• [Exercise passage]:
▬▬▬▬▬▬▬▬▬▬

One year later, as noted in the 2000 State of the State speech, more than seventy percent of all households along the Wasatch Front now had access to high-speed internet. Statewide, the number was fifty-five percent. That was unmistakable progress, but we still had work to do in rural Utah. The goal was high-speed, high-capacity internet service in every community of Utah within two years. 

A Grow-Out Center 

The new millennium had dawned, and the world had changed profoundly in the seven years since my election. Once an exciting idea in abstract, the internet was now a reality at our doorstep. 

The State of Utah had its website—the second state in America to launch one—and by this time was actively contemplating ways to offer state services via the internet. We had created a new university (WGU) that would be entirely operated online. WordPerfect and Novell were our two major tech employers, but beyond those two important businesses, the state lacked much of a foothold. We also had just one venture capital fund in the state, with a whopping $20 million. 

We aspired to be more and developed a plan. It included building the ecosystem required to attract and build those jobs—the web tone and access component already under way across the state. Then, too, people needed to learn how to use those tools. And if we wanted to play a meaningful role in technology, we had to attract investment funds, law firms, and accounting organizations with sufficient capacity and reputation. We were in a race. 

The second critical piece of the plan was to attract and grow tech jobs, and for that we had to look out of state. We set our sights on Silicon Valley. I set a goal to be in Silicon Valley more often than the governor of California—and I was. 

We had a compellingly simple message and strategy for the Silicon Valley CEOs: Grow and expand your businesses in Utah. Your workers are commuting an hour and a half each way to San Jose and the surrounding tech towns of Silicon Valley because they can’t afford housing. Come to Utah, we said, where there is an abundance of quality workers and an unbelievable quality of life. Workers could buy a home on a reasonable salary, and they would love the recreation and atmosphere of the community. One more thing—you can fly to Salt Lake City from Silicon Valley faster than it takes to drive from Stanford to Berkeley. 

A speech I gave on October 5, 2000, at a conference sponsored by Governing magazine, reflected our strategy and approach: 

In our state, we are in pursuit of high-tech jobs. We have noted that we have a particular geographic advantage in that we are only an hour from Silicon Valley. In fact, you can get from Salt Lake City to Silicon Valley faster than it takes to drive across Silicon Valley. 

Silicon Valley is a boiling pot of ideas and money. But it has a couple of challenges: there are not enough workers to supply its need, and it does not have space for anybody anymore. A 1,500 square foot house in Silicon Valley costs $750,000. A square foot of office space costs about $12 to 14 . . . per month! In Utah, a square foot of office space goes for $15 to 18 . . . per year! We have a workforce growing at twice the national average. We have the capacity to become a grow out location for these companies.

▬▬▬▬▬▬▬▬▬▬

• [Stored data]:
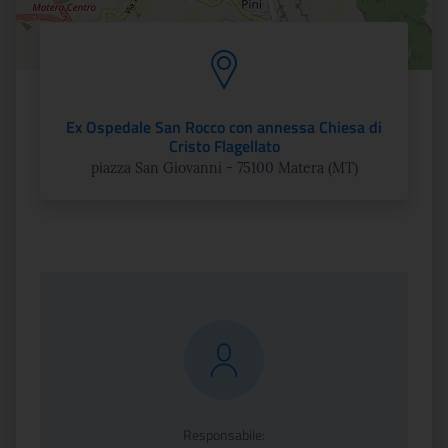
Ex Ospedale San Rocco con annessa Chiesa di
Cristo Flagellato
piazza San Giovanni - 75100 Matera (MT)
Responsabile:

▬▬▬▬▬▬▬▬▬▬

• [Prompt]:
Extend the passage about Utah's push to attract Silicon Valley tech companies, continuing from its final sentence.

• [Answer section]:
We formed the Utah/Silicon Valley Alliance to partner with high tech businesses to bring jobs to Utah and to discover how we can make ourselves more attractive to these companies. People are responding; they are participating in the alliance. 

This experience has taught me that the most important thing I can do in my role as governor is to bring people together. The role of an economic development executive, or a state executive or a county executive today is not just to operate the functions and levers of government; it is to lead the important collaborations between the public and the private sector that will bring a better quality of life to our communities. 

Change is going to happen. These are grand, shaping forces. We can fight them and die; we can accept them and survive; or we can lead them and prosper. 

I would just leave you with this challenge. This is a grand opportunity we have to be in public service at a time when this transition is occurring. Let it be said of us that we were the ones who made the transition into the Information Age, that we met every challenge and did not waver. Let it be said that we believed, that we cared, and most of all that we did it with our eye on the next generation. 

History will show that our strategy worked in both the short term and the long term. The long-term strategy held that once tech companies were in Utah and the ecosystem in place, we would begin to see a start-up culture develop—and it did. Shorter-term was all about landing those tech companies.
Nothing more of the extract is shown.